I unsteadily stand to my feet, my fleece-lined leggings soaked as a clamminess settles over me. Sweat and snow damp my skin as I glance around and struggle to find my bearings. I squint down into the bright white snow to use my footsteps to follow my path back to the trail. Back to home. I need to go home.
I’ve loved running back here. I haven’t done it since it started snowing and I’ve missed the peace and serenity I feel when I’m out here in the middle of nowhere. Away from the urban sprawl of Boulder. Away from the voices in my head that don’t shut up at night. But right now, this mountain isn’t quieting anything in my mind.
Only Luke can do that.
He is my quiet. My calm. My mountain.
It’s dark by the time I spot the cabin, and my face is swollen and numb, most likely covered in frozen tears and snot as I round the house, desperate to get out of these soggy shoes. I’m mentally preparing for how painful that hot shower is going to be when a gruff voice thunders, “Where the fuck have you been?”
I look up and see Luke.My Luke.He’s standing on our front porch.Ourfront porch, wearing a white T-shirt covered in soot and firemen pants with reflective lines shining in the dark and suspenders up over his shoulders. The yellow porch light casts him in a silhouette as he stomps down the steps toward me, his face positively murderous when he steps out enough for me to see it.
“I’ve been calling you nonstop for an hour, ever since Dakota called to tell me you were upset.”
I pull my phone out of my leggings pocket to see that it’s dead and wet. “I didn’t know my phone died. Sorry.”
“Sorry?” he huffs out a laugh, his face a strange mix of sad and happy. “Jesus Christ. I’ve been worried sick and all you can say is sorry?”
“You’re one to talk,” I yell back, now that I know he’s not fucking dead in a fiery barn. “I had to find out from Dakota that you got called away to a fire.”
His jaw goes taut as he stares back at me, saying nothing.
“A fire, Luke!” My eyes fill with tears again and I swipe at them, annoyed that I still have any tears left to cry.
“I’m sorry,” he says, noticing my obvious pain. “I was... angry.”
“Angry.” I shake my head and smile through my tears as pain bubbles up to the surface and erupts inside of me like a volcano. “I told you we needed to be good through this arrangement, Fletcher.”
“I know that.”
“I told you I couldn’t lose you.”
“I know that too.”
“Then what the fuck are you doing?” I cry, my voice fraught with devastation. “What are you doing?”
“I don’t know,” he growls back, his face twisted in pain as his eyes score over my face.
I inhale a sharp breath and move closer to him, stabbing my finger into his chest. “Fact or fiction, Fletcher.
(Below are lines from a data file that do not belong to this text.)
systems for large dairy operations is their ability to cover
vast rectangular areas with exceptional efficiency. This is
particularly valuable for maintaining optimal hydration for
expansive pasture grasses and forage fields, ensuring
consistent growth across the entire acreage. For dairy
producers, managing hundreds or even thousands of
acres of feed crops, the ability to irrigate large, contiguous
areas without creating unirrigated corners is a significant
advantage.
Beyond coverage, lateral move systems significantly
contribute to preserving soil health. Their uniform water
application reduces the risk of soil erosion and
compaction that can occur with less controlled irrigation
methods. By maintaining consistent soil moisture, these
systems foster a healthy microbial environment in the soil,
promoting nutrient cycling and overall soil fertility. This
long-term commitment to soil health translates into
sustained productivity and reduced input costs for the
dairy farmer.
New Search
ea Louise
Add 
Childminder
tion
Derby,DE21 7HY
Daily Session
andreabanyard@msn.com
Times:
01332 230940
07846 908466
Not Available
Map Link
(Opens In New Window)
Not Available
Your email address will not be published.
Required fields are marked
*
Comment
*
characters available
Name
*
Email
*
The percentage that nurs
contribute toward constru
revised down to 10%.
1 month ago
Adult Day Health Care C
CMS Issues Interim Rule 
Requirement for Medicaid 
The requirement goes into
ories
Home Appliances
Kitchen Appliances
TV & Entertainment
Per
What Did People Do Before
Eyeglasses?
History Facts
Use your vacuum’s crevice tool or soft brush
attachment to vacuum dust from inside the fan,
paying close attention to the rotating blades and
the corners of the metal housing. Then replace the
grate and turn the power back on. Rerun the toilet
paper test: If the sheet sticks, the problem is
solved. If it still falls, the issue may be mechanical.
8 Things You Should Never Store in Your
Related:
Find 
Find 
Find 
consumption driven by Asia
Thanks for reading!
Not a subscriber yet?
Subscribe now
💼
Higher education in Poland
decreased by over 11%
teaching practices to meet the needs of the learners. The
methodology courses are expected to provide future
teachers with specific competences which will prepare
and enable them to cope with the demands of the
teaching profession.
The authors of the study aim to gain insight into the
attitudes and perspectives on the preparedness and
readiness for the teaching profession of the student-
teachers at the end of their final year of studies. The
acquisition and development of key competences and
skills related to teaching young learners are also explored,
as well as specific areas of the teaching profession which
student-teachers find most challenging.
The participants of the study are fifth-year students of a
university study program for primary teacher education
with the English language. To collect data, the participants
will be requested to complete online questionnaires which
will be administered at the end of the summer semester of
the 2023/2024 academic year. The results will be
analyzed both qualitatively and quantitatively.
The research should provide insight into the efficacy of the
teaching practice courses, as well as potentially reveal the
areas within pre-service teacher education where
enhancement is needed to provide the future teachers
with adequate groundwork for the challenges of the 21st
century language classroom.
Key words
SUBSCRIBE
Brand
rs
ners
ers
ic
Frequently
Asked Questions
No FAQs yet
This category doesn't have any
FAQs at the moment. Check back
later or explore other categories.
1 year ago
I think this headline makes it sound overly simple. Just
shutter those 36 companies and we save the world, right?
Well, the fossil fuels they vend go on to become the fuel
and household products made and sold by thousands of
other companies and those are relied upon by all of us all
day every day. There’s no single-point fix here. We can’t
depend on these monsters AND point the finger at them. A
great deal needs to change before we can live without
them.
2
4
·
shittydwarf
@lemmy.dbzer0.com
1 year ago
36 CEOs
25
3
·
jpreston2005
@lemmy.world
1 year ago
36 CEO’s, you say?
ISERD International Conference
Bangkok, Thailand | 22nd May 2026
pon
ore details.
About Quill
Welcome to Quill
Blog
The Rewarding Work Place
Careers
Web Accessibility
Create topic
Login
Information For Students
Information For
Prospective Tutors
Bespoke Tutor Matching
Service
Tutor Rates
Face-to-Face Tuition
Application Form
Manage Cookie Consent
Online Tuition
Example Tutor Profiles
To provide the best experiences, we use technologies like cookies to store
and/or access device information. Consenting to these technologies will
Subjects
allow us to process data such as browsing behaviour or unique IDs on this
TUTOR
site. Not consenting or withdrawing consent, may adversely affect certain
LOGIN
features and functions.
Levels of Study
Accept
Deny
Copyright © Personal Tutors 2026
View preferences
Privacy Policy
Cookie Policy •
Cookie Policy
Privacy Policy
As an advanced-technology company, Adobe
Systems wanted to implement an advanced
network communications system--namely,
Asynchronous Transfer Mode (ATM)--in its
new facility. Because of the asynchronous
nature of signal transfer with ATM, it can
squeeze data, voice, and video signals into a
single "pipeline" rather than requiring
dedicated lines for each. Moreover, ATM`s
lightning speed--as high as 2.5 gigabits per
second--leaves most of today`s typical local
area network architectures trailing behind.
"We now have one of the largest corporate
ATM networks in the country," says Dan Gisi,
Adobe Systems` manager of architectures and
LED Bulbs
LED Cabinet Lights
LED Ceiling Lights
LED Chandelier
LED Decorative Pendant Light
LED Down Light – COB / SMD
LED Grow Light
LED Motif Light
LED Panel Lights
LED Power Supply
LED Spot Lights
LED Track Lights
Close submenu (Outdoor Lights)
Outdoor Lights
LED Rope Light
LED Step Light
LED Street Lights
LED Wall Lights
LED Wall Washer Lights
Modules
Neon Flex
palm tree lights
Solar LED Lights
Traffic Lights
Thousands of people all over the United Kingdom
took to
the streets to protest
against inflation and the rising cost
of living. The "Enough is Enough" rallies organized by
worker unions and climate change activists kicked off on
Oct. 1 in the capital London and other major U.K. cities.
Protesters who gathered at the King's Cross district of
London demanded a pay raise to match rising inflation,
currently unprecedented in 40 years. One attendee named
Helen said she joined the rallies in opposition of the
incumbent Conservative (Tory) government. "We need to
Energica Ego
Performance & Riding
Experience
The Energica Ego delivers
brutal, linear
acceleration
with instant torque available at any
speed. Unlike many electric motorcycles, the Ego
You want me. Not as a friend but as something more.”
Luke exhales heavily, his face long and sad as he holds his hands out in surrender. “Fact.”
I nod slowly. “Now ask me.”
“Roe, I can’t—”
“Shut up and ask me.”
His Adam’s apple slides down his throat before he says, “Fact or fiction. You... want me.”
I lick my lips, my chin quivering with fear because the answer to this feels big. Possibly bigger than I’m ready to admit, but I have to give him something. And I know as soon as I answer this question, we will never be the same. We can never go back to being just friends. But I’m not sure there’s any going back at this point anyways. I’m too far gone.
“It’s a fact, Luke. It was a fact before everything that happened last night and it’s a fact after. I want you. As more than a friend.”
His face turns fierce as he processes my words, having the ridiculous ability to look shocked. How could he not know? How is it not painfully obvious that I’m obsessed with this man?
In a flash, he eliminates the space between us and scoops me up into his arms. My feet dangle off the ground as he presses his forehead to mine, breathing me in as I breathe him in. He smells like smoke and sweat and musky clothes, but I love it. I want to wrap myself in this scent and remember this moment forever.
“Tell me again,” he urges, his arms bound tight around my waist as he holds me to him. “Tell me you want me.”